I was able to complete this challenge only by looking at the example given and substituting the multiply(*) operator with the sum(+) operator and changing the function name from multiply to sum. I can’t after much thought and several videos figure out what is exactly happening. Let’s use this example —
sum ([2, 3, 4, 5] , 3 ) — I know that what the problem asks is for the sum of the first ‘n’ elements in the array, which is in this case 3 so that means 2 + 3 + 4 = 9. I don’t understand how sum (arr, n-1) + arr [ n - 1 ]; gets me there. If I replace n with 3 in this case doesn’t that then leave me with sum (arr, 2) + arr[ 2 ] ? If I use 0 indexing doesn’t that equate to 4 + 4? I need to understand what is happening in sum( arr, n-1) + arr[ n - 1 ] when I switch in a “arr” and “n” as in the function sum(arr, n) ie. what does — ‘sum(arr, n-1)’ — represent and what does— 'arr[ n-1]-- represent. If someone could please help me understand this with a detailed explanation I would be very grateful. Thanks in advance. Your code so far

function sum(arr, n) {
// Only change code below this line
if (n <= 0) {
return 0;
} else {
return sum(arr, n-1) + arr[n - 1];
}
// Only change code above this line
}

Your browser information:

User Agent is: Mozilla/5.0 (Windows NT 10.0; Win64; x64) AppleWebKit/537.36 (KHTML, like Gecko) Chrome/114.0.0.0 Safari/537.36

Challenge: Basic JavaScript - Replace Loops using Recursion

Let’s review. You correctly said above that if n = 3 and so we call the function as sum(arr, 3) then it will return sum(arr, 2) + arr[ 2 ] and replacing arr[2] with its value gives you sum(arr, 2) + 4.

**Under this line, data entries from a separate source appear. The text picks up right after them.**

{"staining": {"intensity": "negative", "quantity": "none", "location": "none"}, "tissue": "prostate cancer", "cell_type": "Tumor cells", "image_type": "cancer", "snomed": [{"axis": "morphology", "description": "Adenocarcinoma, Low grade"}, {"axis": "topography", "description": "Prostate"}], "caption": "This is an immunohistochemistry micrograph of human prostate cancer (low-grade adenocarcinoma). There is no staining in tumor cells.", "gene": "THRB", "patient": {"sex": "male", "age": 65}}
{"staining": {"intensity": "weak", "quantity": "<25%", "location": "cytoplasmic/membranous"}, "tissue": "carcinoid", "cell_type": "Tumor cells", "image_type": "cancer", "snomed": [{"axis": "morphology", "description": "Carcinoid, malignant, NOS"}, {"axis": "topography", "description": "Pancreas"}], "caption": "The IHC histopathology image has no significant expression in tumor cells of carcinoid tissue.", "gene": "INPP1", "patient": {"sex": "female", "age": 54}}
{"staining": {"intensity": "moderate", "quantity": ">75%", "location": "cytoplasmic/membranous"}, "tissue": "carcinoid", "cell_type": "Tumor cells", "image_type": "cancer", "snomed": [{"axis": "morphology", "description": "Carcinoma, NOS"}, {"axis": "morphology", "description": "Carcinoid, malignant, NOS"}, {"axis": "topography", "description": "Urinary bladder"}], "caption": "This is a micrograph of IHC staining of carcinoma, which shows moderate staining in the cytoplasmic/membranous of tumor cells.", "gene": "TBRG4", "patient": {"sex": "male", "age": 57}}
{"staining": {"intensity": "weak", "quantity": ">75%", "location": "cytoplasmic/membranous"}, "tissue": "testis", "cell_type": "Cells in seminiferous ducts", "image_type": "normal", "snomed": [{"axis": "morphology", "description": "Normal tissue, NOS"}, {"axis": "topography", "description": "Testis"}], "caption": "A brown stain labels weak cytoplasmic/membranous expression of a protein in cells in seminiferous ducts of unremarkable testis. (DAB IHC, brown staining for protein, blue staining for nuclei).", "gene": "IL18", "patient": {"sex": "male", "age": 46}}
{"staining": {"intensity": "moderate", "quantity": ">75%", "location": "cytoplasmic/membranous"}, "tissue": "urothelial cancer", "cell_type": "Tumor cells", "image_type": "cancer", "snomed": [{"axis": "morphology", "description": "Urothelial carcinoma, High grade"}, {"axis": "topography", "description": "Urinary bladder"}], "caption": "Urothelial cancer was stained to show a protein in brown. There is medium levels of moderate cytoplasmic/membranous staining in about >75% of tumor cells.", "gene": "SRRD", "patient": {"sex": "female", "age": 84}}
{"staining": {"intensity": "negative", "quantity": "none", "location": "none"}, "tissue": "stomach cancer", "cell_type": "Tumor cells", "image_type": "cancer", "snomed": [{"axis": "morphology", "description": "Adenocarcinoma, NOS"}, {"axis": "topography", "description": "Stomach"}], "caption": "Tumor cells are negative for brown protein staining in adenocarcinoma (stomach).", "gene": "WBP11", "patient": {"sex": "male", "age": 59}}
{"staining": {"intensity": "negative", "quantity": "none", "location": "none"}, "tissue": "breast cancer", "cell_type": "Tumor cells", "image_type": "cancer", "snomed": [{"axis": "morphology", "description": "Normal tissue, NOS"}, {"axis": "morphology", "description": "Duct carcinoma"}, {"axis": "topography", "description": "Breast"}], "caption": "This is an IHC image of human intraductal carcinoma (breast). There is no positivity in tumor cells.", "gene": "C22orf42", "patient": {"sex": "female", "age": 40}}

Then I asked you what sum(arr, 2) returns. I need you to do the same thing you did above for sum(arr, 3) except this time for sum(arr, 2).

I am assuming (arr, 1) , but if I take away 1 from (arr, 2) don’t I have to take away another 1 from arr[2] changing the number? is the “2” in (arr, 2) literally just the 2 elements “2” + “3”, so no 0 index.

Not quite, sum([2, 3, 4, 5], 2) cannot return sum([2, 3, 4, 5], 2) + 4 because then we’d be stuck making the same call back to sum([2, 3, 4, 5], 2) forever and ever and ever and ever.